There are also one-off events such as the upcoming Ringers Ride for a Cure fundraiser for cancer charities, 23-28 June. Three locals will ride from Bedourrie to Birdsville to support loved ones who have been afflicted with and affected by cancer.
Travellers are invited to stop and say hello and donate to this cause. There will be a BBQ at Carcoory Ruins on Tuesday 25 June with guest speakers, campfire and live music.
STEP INTO THE DESERT
The Big Red Dune, located on Adria Downs Station about 35km from town, is a huge highlight all year round. Standing 30m tall it’s impressive, and the sunsets there are simply magic.
Josselyn says many caravanners are enamoured with the idea of seeing the desert, but not necessarily using their own vehicles to traverse it. Which is where tours, such as the Big Red Sunset Tour and overnight desert trips, come in.
“The desert is certainly an appealing place, and they want to get to the edge of it and go and have a look at it and be happy that they have seen it.
“If they want a bit of thrillseeking then we will access the face of the dune with one of our Toyotas and run them up and down it. It’s pretty good fun — it looks scarier than it actually is!”
For something a little different visitors might also like to jump on the back of a Birdsville Adventure Tours Harley for a tour around the historic town.
CAMEL CURRY PIES
Yep, you heard right. The Birdsville Bakery has a reputation for serving up some of the tastiest — and obviously unusual — pie varieties in the outback. Aside from the signature camel pie, there’s kangaroo and claret, lamb shank, shepherd chunky, butter chicken, chunky beef, minced beef and sausage rolls.
Other ‘Aussie’ fare includes lamingtons, apple turnovers and quandong tarts, caramel tarts and wattleseed custard tarts. It’s also licenced, so you can grab a cold one to wash down your pie. Established 12 years ago by Dusty Miller, the Bakery can serve up to serving 12,000 pies during major events. It is open seven days a week from March to October from 7am.
AND DON’T FORGET…
There are plenty of other local attractions to keep RV travellers busy. Here are just a few.
The Birdsville Billabong: Gorgeous sunsets, wonderful birdlife and a great spot to drop in your kayak, have a lazy afternoon angling or swimming to wash off the heat of your day in the desert.
The Burke and Wills Tree: This historic coolibah tree on the Diamantina riverbank was marked by a party tracing the route taken by Burke and Wills.
Waddi Trees: Located just 12km from town, the rare Waddi Trees can be up to an incredible 1000 years old.
Lake Eyre: Now is your chance to witness an iconic Australian natural phenomena as the lake fills with floodwaters. The town of Marree is 520km south of Birdsville on the junction of the Oodnadatta and Birdsville Tracks (offroad vehicles and vans only).
AN RV FRIENDLY TOWN
Birdsville is classified as an RV Friendly Town by the Campervan and Motorhome Association of Australia (CMCA) so it offers excellent RV facilities.
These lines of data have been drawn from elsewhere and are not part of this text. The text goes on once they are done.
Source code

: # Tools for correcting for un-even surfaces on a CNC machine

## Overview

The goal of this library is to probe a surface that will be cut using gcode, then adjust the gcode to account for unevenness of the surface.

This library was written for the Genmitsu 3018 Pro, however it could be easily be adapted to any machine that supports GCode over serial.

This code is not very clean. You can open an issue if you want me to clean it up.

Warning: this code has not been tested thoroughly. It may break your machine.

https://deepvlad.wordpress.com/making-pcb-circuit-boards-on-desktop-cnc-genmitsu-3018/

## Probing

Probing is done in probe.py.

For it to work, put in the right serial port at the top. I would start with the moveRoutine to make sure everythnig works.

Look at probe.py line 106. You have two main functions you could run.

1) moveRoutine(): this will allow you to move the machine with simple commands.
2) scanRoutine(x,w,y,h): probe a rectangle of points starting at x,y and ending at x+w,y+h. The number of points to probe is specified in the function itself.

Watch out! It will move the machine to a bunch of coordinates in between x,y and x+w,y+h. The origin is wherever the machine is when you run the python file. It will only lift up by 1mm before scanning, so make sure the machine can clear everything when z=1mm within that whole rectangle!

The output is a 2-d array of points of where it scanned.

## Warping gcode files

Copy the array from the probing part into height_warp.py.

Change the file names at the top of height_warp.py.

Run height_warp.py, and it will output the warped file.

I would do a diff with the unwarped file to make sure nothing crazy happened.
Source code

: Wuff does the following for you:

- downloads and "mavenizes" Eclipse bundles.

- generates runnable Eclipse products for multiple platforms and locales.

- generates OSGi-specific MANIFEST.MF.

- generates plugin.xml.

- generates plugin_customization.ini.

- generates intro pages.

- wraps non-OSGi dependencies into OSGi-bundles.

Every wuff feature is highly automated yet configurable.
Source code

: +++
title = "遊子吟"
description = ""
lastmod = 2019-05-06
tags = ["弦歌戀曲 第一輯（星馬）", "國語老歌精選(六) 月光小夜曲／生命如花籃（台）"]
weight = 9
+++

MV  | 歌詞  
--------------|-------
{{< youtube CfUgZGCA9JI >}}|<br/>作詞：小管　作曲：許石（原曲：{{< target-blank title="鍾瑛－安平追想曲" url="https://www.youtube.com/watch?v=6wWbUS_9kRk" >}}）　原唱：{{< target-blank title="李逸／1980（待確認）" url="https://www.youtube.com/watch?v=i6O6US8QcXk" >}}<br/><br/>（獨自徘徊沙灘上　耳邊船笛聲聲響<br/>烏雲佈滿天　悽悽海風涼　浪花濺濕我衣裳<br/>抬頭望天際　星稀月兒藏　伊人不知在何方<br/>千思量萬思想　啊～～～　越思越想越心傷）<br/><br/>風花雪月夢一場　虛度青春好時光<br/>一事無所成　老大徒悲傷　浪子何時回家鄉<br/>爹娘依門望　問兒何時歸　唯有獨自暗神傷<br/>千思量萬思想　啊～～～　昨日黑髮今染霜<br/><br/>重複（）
The Birdsville Caravan Park offers 84 easily-accessible powered sites suitable for rigs of all sizes including water. In the off season, prices are $35 for two persons per night, and up to $55 per night during major events. The park also has unpowered sites spread over 30 acres. The costs range from $25-$40 per night for two people in offpeak/peak seasons.
There’s free camping on the Birdsville Common on the Birdsville Development Road. Many spots have water (but no toilets) and are set amongst the Gidgee Trees. There is almost no firewood for about 5km around Birdsville, so collect some in advance. Local Waddi Trees are protected.
Dump points are located on the eastern and western side of the town common, near the racetrack and the rodeo grounds. For supermarket provisions, stop in at Birdsville Roadhouse or Birdsville Fuel Service.